Newspapers. "The oldest copy of an Anderson County newspaper known to be in existence is Mr. Ewing's copy of the Trinity Advocate of August 8, 1866, published at Palestine. In this is a call for a railroad convention at Tyler in which is plainly seen the beginnings of the Great Northern. Says this Advocate in 1866: 'There are twelve dry goods stores in this place and all doing a good business; six grocery stores where anything may be had from a stick of candy to a barrel of Bourbon; and three saloons; there are three drug stores, one hotel, one cabinet shop, one watch maker's shop, three blacksmith's shops, shoe shop, barber shop, saddler's shop, tailor's shop, two printing shops, any number of doctor and lawyer's shops, etc. We can't boast of any very fine brick buildings yet, except the court house, the clerk's office, and two or three other buildings'.

In this paper published in 1866, the reference to "two printing shops" shows that another plant, other than the Advocate, was in operation. Mr. Mark Hamilton of the Palestine Herald informs the writer that, both before and after the Civil War, his uncle, Bill Hamilton, published a newspaper in Palestine. (The name and facts not available.) This doubtless was the other "shop" referred to. The Trinity Advocate was changed to the Palestine Advocate about 1872.
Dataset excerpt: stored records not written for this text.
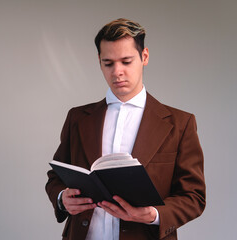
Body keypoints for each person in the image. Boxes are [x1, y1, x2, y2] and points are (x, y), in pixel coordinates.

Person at [45, 18, 205, 240]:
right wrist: (63, 198)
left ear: (144, 57)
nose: (117, 72)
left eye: (126, 61)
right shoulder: (77, 118)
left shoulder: (180, 123)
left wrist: (153, 214)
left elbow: (194, 196)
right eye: (108, 63)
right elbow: (56, 176)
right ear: (99, 61)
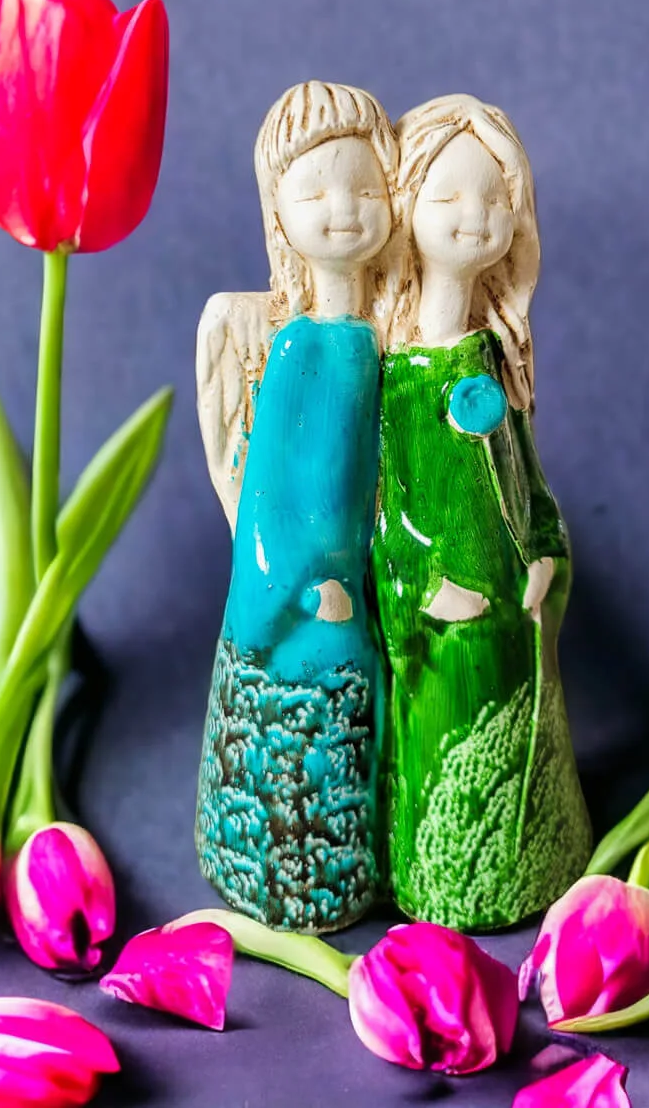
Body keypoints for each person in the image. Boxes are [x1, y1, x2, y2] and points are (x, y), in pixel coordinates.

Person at [372, 94, 591, 930]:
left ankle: (537, 857)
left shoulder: (496, 357)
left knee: (523, 746)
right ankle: (441, 876)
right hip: (448, 621)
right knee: (447, 752)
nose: (476, 216)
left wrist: (547, 553)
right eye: (450, 197)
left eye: (496, 198)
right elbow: (386, 507)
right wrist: (427, 588)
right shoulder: (398, 375)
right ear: (409, 210)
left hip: (514, 607)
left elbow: (529, 482)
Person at [192, 82, 396, 933]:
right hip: (309, 602)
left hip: (365, 589)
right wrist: (309, 587)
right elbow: (270, 493)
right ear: (279, 210)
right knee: (303, 739)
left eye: (365, 188)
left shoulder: (383, 344)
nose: (343, 210)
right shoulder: (300, 348)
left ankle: (358, 862)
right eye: (317, 193)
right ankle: (284, 871)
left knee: (363, 726)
In 1875 the Advocate said: "Ours has been a one-horse town long enough, and now it is time to become a four-in-hand team. In less than eighteen months from date, the population of Palestine will have doubled, and instead of having a population of 2500 as at present, we will have 5,000 or 6,000." Then he pleads for larger plans and united action. Until 1892 the Palestine Advocate was owned and published by A. E. McClure and J. W. Ewing. Associated with them was a native of Anderson County, R. H. Small. The Palestine Advocate is a weekly paper. W. M. Imboden acquired it in the late 90's, running it for several years. Hamilton and sons still publish it.

In 1892 two young men, John Small, nephew of R. H. Small, and Rutledge Rutherford, printers working for the Advocate, established the first daily newspaper, The Palestine Daily Press. Getting permission to print their paper on the Advocate plant they started out, without capital and made a success of the venture for a time. Everybody subscribed. Type was set by hand, paper printed on an old drum cylinder press, with a negro for motive power. Paper was six column folio. After a year or two Demming and Ewing relieved the boys of the "white elephant" their paper had become, and continued publication under a changed name, The Visitor. Mr. and Mrs. Demming succeeded to ownership, running the Daily Visitor until 1926 when it was purchased by Mr. Woodson, who changed the name back to the Press. Mr. Woodson sold the Press in 1935 to W. M. Hamilton of the Daily Herald who has combined the two sheets in this way: on week days the Press comes out each morning, the Herald every afternoon. On Sundays the two are combined into one big issue, the Herald-Press, serving subscribers to both papers.

The Palestine Times-News, published by Mr. Frank Price is a consolidation of the two papers, the Times, which Mr. Price has run since November 1934 and the. News which was established by Mr. Amos Harper about the same time. It is a live semi-weekly sheet, and with the Hamilton Publications assures Palestine of a very complete newspaper service.

A Centennial History of Anderson County, Texas, 1936 by Pauline Buck Hohes.